Product Description
Oh! Susanna
Camptown Races
Gentle Annie
If You've Only Got A Mustache
This collection is assembled on the occasion of the Barbershop Harmony Society’s 2015 International Convention in Pittsburgh, Pennsylvania, the birthplace of Stephen Foster. The “Bridge to Harmony” theme reflects both the host city’s pride in its bridges (nearly as many as Venice, Italy!) and a concerted effort by the Barbershop Harmony Society to extend its musical collaborations across many styles, organizations, and fellow travelers.
Working with the Center for American Music at the University of Pittsburgh, the principal repository for materials pertaining to Foster, this collection reflects but a small portion of the work of America’s first full-time commercial songwriter. Stephen Collins Foster (b. July 4, 1826; d. January 13, 1864) penned a prodigious body of work that reflects the American themes of home, transportation, war, plantation, and slave life.
In many ways, Foster is a joiner, not a divider. Foster’s music evolves past the era’s pervasive cultural stereotypes into songs that humanize his African-American characters by eschewing offensive dialect in his songs, and portraying his protagonists as loving husbands and wives, as people longing for home, family, and happiness.
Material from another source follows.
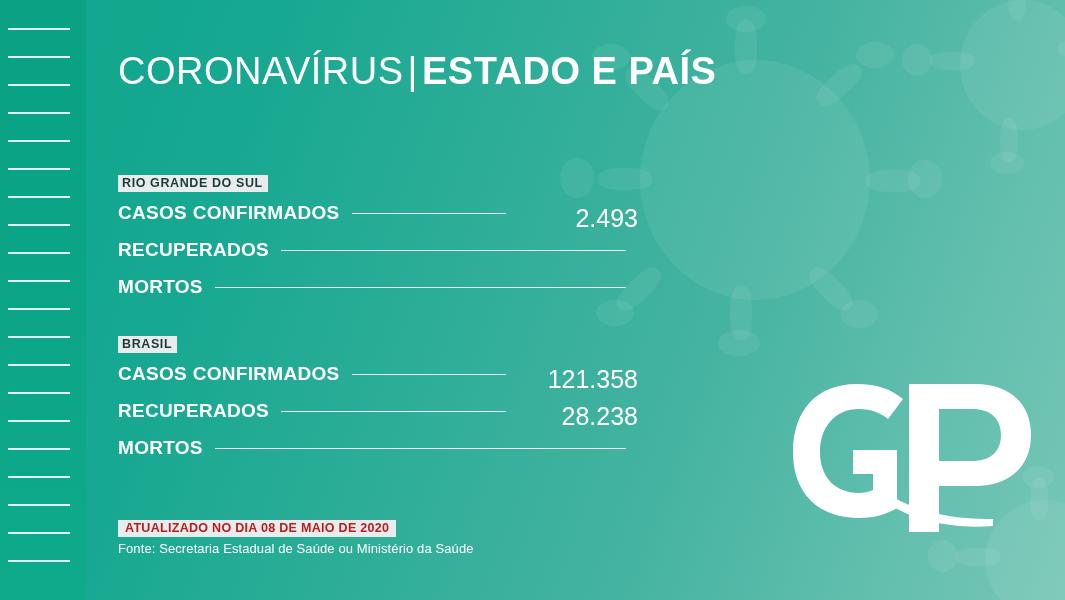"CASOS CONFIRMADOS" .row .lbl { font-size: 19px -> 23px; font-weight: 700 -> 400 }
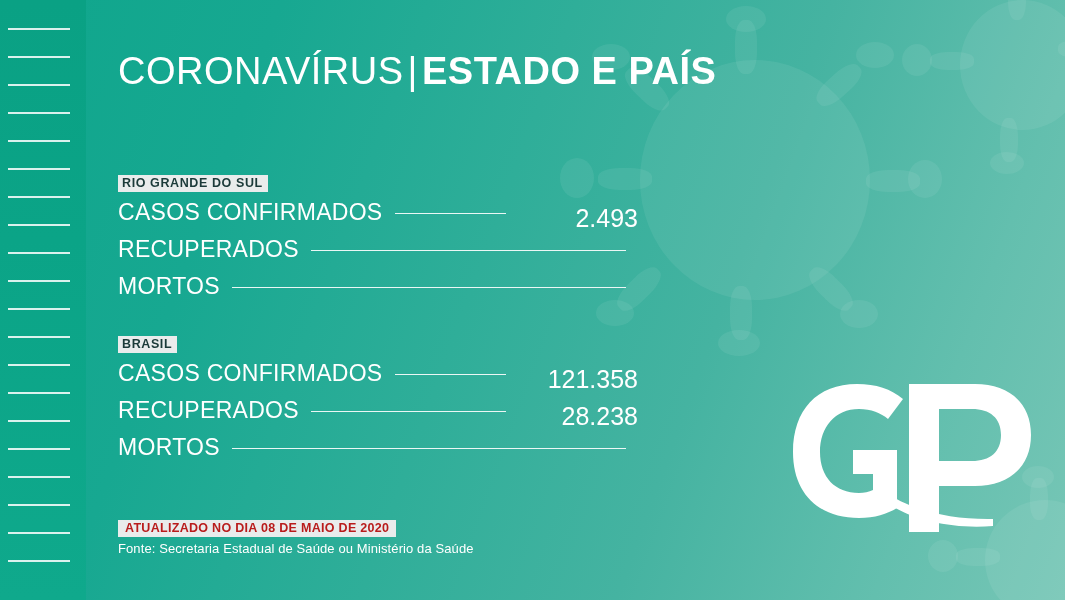"2.493" .row .val { font-size: 25px -> 17px; font-weight: 400 -> 700 }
Truly, Foster’s music represented a bridge to harmony in a time when that was difficult to find. The Stephen Foster Songbook attempts, in its small way, to reclaim traditional American music as a means of uniting people in song. Its simple, singable melodies, rich in implied, natural harmonies, beckons us all to make music together -- whether silly novelties like If You’ve Only Got A Mustache or sing-along favorites like Oh! Susanna.